Hehad killed people over that amount of food.

This was enough for four people for a couple of months, easily.

"Do you normally have this much food on hand?" he asked, suddenly sobered.

"Um…at this time of year, yeah. It's spring now. You should see it in fall when the shelves are full. It's important to have enough to make it all the way through winter. Nobody is ever really prepared their first winter here. They think, oh, winter lasts three months, I'll make sure I'm stocked up for that long. But here, winter really is more like five or six months, and even when spring comes, you still need to eat until stuff grows."

"What about you and Lana? Were you ready your first year? I mean, you're still here, so you must have done alright." He asked as they threaded their way through the shelves.

"We were okay because Kirby is really good at tracking game and Lana's a really good hunter. She also knows about things like what evergreens have Vitamin C in their needles so you drink tea made out of them and don't get scurvy."

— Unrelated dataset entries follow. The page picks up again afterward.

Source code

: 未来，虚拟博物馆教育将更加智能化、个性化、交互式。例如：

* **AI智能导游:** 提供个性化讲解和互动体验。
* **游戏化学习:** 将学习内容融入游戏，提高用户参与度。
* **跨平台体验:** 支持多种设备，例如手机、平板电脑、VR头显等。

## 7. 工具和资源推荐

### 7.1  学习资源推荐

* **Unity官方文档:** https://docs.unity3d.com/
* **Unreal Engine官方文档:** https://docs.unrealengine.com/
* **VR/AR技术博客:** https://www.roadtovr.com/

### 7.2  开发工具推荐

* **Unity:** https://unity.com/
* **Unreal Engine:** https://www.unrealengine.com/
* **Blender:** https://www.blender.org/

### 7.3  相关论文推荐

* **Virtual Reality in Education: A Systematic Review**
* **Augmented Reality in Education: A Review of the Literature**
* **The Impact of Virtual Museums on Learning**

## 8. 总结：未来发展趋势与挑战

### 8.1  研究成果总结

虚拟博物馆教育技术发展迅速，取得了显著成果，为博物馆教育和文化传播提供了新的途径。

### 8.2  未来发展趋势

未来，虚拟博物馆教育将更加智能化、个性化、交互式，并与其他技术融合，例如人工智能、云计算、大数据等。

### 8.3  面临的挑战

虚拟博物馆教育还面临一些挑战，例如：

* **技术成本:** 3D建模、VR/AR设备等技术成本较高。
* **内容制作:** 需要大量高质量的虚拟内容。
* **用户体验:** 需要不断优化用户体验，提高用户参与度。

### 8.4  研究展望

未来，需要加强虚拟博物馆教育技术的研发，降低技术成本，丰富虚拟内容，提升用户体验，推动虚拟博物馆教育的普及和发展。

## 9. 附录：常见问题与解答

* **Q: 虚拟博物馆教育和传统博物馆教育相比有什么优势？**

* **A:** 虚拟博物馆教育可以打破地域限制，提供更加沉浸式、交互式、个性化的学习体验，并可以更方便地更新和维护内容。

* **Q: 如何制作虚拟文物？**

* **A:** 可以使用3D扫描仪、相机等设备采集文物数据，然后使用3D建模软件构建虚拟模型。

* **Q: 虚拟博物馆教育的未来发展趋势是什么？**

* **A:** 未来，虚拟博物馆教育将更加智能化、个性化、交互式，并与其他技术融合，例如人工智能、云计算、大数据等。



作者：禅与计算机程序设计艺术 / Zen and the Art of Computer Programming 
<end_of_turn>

"That's important, but Janey," he said sternly, even verging on anger. "If the power core runs out, is this cellar left unprotected?"

"Uh—yes." She said in a very small voice, her eyes big and wet, like a puppy's.

"Then Lana was too easy on you last night. You may think that food is everywhere and easy to get, because you were born before the war and you've never gone hungry, but it's worth more than gold and diamonds now. You can't eat gold or drink diamonds. The power core should be changed promptly, before it gets below ten percent, and especially before you leave on a trip. I'm serious, Janey. Never neglect changing the power core again."

"I won't, Daddy. I swear. Cross my heart." She traced a cross over her heart with a finger as she said it.

"That's my girl. Now, tell me, do you and Lana grow and preserve all of this yourselves?"

"No, just about half of it. The rest we trade for with neighbors."

"Good to know. How does that work?" he asked.

"We trade meat and honey for stuff like grain and milk and cheese, things we don't grow or can't make. Or we trade for labor, if people don't have things we want. Like the transformer. In November of the year before, Lana and I went to the Kanadas house with a flitch of bacon and a big chunk of rendered lard and she said, 'In the spring when the ground's firm again, I want to hire you and your Brahmin to go to the lake and help us bring back a piece of equipment. I'm willing to pay you in advance, and here's what I'm offering.' It was a good idea, because it took all afternoon, even with their help. And it was their first winter here, so they were real happy to get the meat."

He was starting to get an idea of how it worked. "So you do a lot of those trades?"

"All the time." Janey said. "I mean, we don't just trade with people their first winter. That's just how it gets started. After that, we trade pretty much any season, and then we buy some stuff with caps when we go to New Vegas. Like baking soda and salt and vanilla, things you can't get here. We use a lot of salt. I don't know what we're gonna do now if we can't go to Vegas because of those men."

"Maybe somebody should start a store up here, so you don't have to go that far," he suggested, while privately wondering if he could possibly assassinate Ceasar. It might be quicker and easier than waiting for the heat to die down.

Janey led him to the bacon, which was when he learned that a flitch of radhog bacon was…as long as he was tall, and even bulkier. And that was after it was half used up. His daughter also chose a jar of preserved crab apples, and they went back upstairs, where he started making breakfast while his daughter went to check on the kitten situation.

When she returned, it was with the news that there were three so far, including the first one. The second was a darker grey than their mother, and the third was a red-orange one that Lana thought might be a boy.

What he was thinking, as he flipped the bacon in the pan, was how ironic it was that a woman who had been created to be a soulless hunter of her own kind, had a bigger heart than a woman born to human parents who was more than willing to burn down the world, as long as she got to ride it out in a good vault.

Because how else could he account for someone who was willing to give away a winter's worth of meat to a family in exchange for an afternoon's work? Unless, of course, she was just really sick of pork.